In the theme of National Pancake week I wanted to offer a savory pancake recipe to the repertoire. Chicken pot pie is undoubtedly one of the world’s favorites. So, my thoughts were to nix the crust and use crepes instead. These luscious, creamy creations are well worth the time and effort; especially, if you plan to freeze half for later use. This is a big batch and if you so choose (as mentioned), can freeze half. Simply make 2 pans and freeze one for a lazy evening meal when time is of the essence. I made this recipe for Sunday dinner and served it with a simple side salad and popped the rest in the freezer. Novel idea! ;-)

pancakesIngredients

16 crepes (store bought or homemade)

5 cups chicken stock

6 green onions, diced

2 cup peas & carrots, frozen

1/2 cup mushroom, diced

2 garlic cloves, minced

1/4 cup flour

5 tablespoons butter

1 teaspoon pepper

1/2 cup white wine

5 cups chicken, cooked, shredded

1 tablespoon chives

1 tablespoon parsley

1 tablespoon dill

1 teaspoon lemon zest

1 tablespoon lemon juice

pinch of nutmeg

1/2 cup cheddar cheese

Turkey-Pot-PieFilling:

Directions

Melt 2T butter and saute onions, garlic and mushrooms stir in peas and carrots.

Sauce:

Directions

Melt 3 T butter whisk in flour to make a roux stir in wine to make a stiff paste add enough broth to make thick gravy add stock gradually add rest of stock and cook down on low 20 minutes.
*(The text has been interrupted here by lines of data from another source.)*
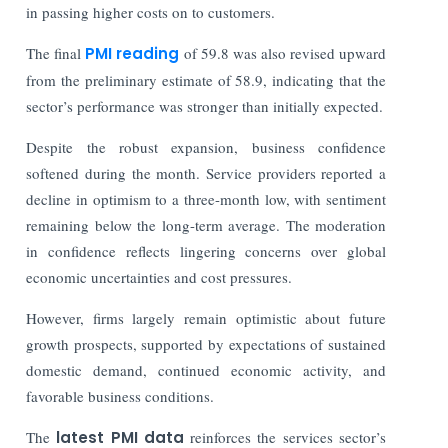
in passing higher costs on to customers.
The
final
PMI reading
of 59.8 was also revised upward
from the preliminary estimate of 58.9, indicating that the
sector’s performance was stronger than initially expected.
Despite the robust expansion, business confidence
softened during the month. Service providers reported a
decline in optimism to a three-month low, with sentiment
remaining below the long-term average. The moderation
in confidence reflects lingering concerns over global
economic uncertainties and cost pressures.
However, firms largely remain optimistic about future
growth prospects, supported by expectations of sustained
domestic demand, continued economic activity, and
favorable business conditions.
The
latest PMI data
reinforces the services sector’s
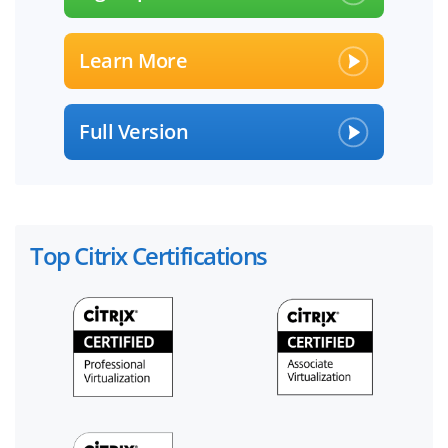
Learn More
Full Version
Top Citrix Certifications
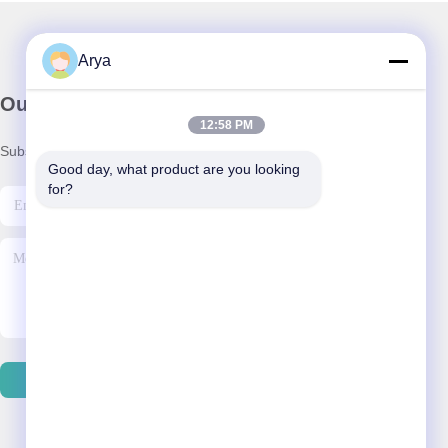
Arya
Our Newsletter
12:58 PM
Subscribe to our newsletter for discounts and more.
Good day, what product are you looking 
for?
Send Email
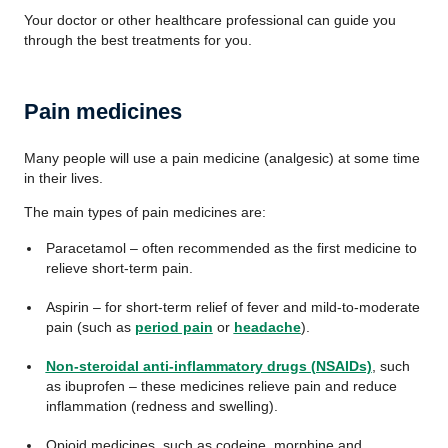
Your doctor or other healthcare professional can guide you
through the best treatments for you.
Pain medicines
Many people will use a pain medicine (analgesic) at some time
in their lives.
The main types of pain medicines are:
Paracetamol – often recommended as the first medicine to
relieve short-term pain.
Aspirin – for short-term relief of fever and mild-to-moderate
pain (such as
period pain
or
headache
).
Non-steroidal anti-inflammatory drugs (NSAIDs)
, such
as ibuprofen – these medicines relieve pain and reduce
inflammation (redness and swelling).
Opioid medicines, such as codeine, morphine and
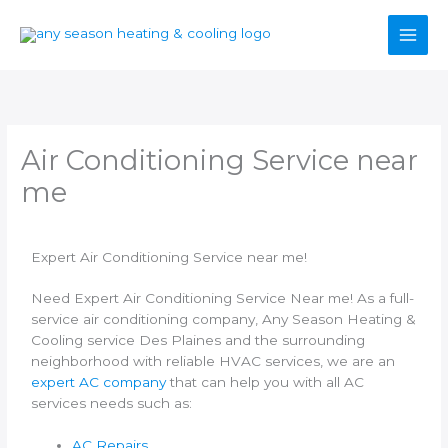
Skip
to
content
Air Conditioning Service near
me
Expert Air Conditioning Service near me!
Need Expert Air Conditioning Service Near me! As a full-
service air conditioning company, Any Season Heating &
Cooling service Des Plaines and the surrounding
neighborhood with reliable HVAC services, we are an
expert AC company
that can help you with all AC
services needs such as:
AC Repairs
Season with nutmeg, salt & pepper to taste. Pour half sauce over and mix sautéed veggies. Add chicken and mix carefully. Mince the herbs fold into chicken mixture. Add zest and lemon juice pepper.

Preheat oven to 350.

Grease 9×13 baking dish put in 1 cup sauce over bottom. Spoon 1/2 c chicken mixture into each crepe roll into fat rolls. Arrange them seam side down in baking dish setting close together. Pour rest of sauce over top. Sprinkle with cheese. Bake until sauce is bubbling and cheese is golden brown about 35-45 minutes. In the frozen state simply bump up the baking time to 1 hour.